SECTION 3: — Any official or official body of any subdivision of the United States government or the government of any state, county, or municipality, who shall adopt or enforce any measure aimed at or resulting in, the denial of full equality of Negroes, is guilty of a malfeasance in office, and is subject to immediate removal and is guilty of a felony. In such category of prohibited measures, are all so-called Jim-Crow laws and regulations which provide for segregation of, or discrimination against Negroes, which deprive them of the right to vote through the enacting of special qualifications which in practice result in depriving the Negroes of the franchise, which exclude them from Jury lists or panels, and in practice result in the dismissal of persons from Juries on account of being Negroes, which exclude Negroes from any employment or office, or which in any way directly or indirectly deprive the Negroes of their full and complete rights of participation in any phase of public life.

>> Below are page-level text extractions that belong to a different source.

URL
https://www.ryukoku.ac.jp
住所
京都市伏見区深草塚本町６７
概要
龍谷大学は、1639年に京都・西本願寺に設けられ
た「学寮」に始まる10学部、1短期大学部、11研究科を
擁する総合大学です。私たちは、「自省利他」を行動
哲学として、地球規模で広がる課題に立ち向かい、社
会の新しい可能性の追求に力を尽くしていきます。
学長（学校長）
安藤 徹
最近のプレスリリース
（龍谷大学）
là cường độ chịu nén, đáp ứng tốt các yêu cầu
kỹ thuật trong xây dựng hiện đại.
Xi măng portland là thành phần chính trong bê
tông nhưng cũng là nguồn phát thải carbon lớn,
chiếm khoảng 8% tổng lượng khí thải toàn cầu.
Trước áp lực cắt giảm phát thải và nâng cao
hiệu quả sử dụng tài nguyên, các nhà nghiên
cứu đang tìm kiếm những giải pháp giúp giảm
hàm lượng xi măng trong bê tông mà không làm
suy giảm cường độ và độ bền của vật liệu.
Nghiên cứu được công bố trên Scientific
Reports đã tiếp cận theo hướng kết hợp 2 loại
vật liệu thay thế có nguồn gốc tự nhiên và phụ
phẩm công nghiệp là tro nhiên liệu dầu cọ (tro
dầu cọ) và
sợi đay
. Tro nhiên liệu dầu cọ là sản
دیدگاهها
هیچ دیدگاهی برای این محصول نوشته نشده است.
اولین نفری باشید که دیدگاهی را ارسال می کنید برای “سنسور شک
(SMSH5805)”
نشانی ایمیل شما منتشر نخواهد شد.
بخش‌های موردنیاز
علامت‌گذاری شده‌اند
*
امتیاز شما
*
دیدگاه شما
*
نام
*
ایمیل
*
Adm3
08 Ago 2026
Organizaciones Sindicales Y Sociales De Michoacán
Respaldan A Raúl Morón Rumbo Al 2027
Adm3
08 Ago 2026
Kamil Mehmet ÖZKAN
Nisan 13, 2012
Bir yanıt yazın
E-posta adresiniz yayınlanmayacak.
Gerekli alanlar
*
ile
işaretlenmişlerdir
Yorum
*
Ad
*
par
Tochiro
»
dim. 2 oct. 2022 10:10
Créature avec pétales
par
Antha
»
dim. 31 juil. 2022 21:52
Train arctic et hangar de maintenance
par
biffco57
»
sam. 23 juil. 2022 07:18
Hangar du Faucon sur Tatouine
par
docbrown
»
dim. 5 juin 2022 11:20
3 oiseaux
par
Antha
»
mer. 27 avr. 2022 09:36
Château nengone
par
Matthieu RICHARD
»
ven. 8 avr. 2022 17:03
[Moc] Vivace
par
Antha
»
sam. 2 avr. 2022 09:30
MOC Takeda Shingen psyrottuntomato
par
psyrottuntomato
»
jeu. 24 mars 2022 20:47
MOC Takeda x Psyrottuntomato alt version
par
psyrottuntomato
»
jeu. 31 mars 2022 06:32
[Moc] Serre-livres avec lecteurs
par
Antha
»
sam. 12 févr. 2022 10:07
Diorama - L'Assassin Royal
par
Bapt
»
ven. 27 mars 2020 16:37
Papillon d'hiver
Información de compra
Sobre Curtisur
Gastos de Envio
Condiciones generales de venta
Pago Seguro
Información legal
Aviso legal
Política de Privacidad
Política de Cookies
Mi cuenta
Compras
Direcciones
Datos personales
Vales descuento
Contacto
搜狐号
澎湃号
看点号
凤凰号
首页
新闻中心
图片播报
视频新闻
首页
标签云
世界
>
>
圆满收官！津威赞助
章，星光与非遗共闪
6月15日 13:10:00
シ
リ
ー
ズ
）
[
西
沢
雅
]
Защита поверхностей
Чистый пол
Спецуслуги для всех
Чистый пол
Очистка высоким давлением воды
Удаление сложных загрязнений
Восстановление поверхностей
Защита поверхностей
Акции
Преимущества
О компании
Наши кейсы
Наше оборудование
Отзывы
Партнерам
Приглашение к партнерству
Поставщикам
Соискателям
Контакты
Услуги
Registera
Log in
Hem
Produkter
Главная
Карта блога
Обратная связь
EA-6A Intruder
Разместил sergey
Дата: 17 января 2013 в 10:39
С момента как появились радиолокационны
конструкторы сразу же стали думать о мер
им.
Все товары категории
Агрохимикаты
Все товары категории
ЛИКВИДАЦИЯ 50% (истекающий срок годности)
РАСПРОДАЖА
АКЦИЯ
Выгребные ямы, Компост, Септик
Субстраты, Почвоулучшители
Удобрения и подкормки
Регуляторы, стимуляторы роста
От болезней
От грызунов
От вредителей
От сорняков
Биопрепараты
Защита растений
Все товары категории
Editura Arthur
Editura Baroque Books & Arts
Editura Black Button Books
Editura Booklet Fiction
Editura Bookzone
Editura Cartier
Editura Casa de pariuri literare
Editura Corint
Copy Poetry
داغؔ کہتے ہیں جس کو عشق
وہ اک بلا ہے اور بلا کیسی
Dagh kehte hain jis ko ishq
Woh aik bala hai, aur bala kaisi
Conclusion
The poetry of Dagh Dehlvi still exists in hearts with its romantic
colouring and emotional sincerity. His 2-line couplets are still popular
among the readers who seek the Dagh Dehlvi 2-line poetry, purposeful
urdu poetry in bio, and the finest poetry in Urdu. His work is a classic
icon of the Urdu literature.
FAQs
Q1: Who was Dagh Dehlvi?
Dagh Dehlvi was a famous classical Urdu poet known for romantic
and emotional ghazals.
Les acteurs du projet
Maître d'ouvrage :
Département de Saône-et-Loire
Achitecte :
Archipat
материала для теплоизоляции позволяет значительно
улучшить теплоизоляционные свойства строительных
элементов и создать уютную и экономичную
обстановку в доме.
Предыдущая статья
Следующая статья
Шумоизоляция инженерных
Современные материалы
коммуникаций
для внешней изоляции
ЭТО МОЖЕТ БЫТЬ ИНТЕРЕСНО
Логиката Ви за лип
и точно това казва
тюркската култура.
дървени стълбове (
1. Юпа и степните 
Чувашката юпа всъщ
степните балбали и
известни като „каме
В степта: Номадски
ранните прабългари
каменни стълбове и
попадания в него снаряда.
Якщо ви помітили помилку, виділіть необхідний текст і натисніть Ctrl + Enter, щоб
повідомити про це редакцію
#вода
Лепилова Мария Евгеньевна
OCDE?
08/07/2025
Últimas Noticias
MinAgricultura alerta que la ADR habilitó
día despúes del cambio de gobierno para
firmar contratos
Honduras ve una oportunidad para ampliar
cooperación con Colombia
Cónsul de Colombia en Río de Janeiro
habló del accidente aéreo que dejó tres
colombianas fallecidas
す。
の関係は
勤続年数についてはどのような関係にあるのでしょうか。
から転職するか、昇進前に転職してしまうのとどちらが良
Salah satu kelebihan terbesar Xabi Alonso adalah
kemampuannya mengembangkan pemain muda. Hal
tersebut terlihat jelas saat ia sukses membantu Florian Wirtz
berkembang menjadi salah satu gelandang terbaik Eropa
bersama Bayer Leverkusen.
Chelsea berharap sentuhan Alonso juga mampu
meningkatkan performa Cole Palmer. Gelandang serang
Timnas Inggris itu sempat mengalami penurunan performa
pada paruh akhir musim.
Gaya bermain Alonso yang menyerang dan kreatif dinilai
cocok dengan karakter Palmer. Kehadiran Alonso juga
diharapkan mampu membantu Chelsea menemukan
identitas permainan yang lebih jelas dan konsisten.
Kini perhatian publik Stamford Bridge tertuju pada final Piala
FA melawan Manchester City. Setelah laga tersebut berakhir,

SECTION 4: — Any person who shall in his private capacity discriminate against Negroes, in employment or in the renting or other occupancy of any dwelling or business quarters, or who shall charge higher prices or rents to Negroes than to the general public, or who shall refuse to render to Negroes professional services which he or she normally offers to the public, shall be declared guilty of a misdemeanor, punishable by not less than six months in prison, and upon a third repetition of the offense is guilty of a felony, punishable by not less than two years in prison, in both cases in addition to punitive damages payable to the person discriminated against.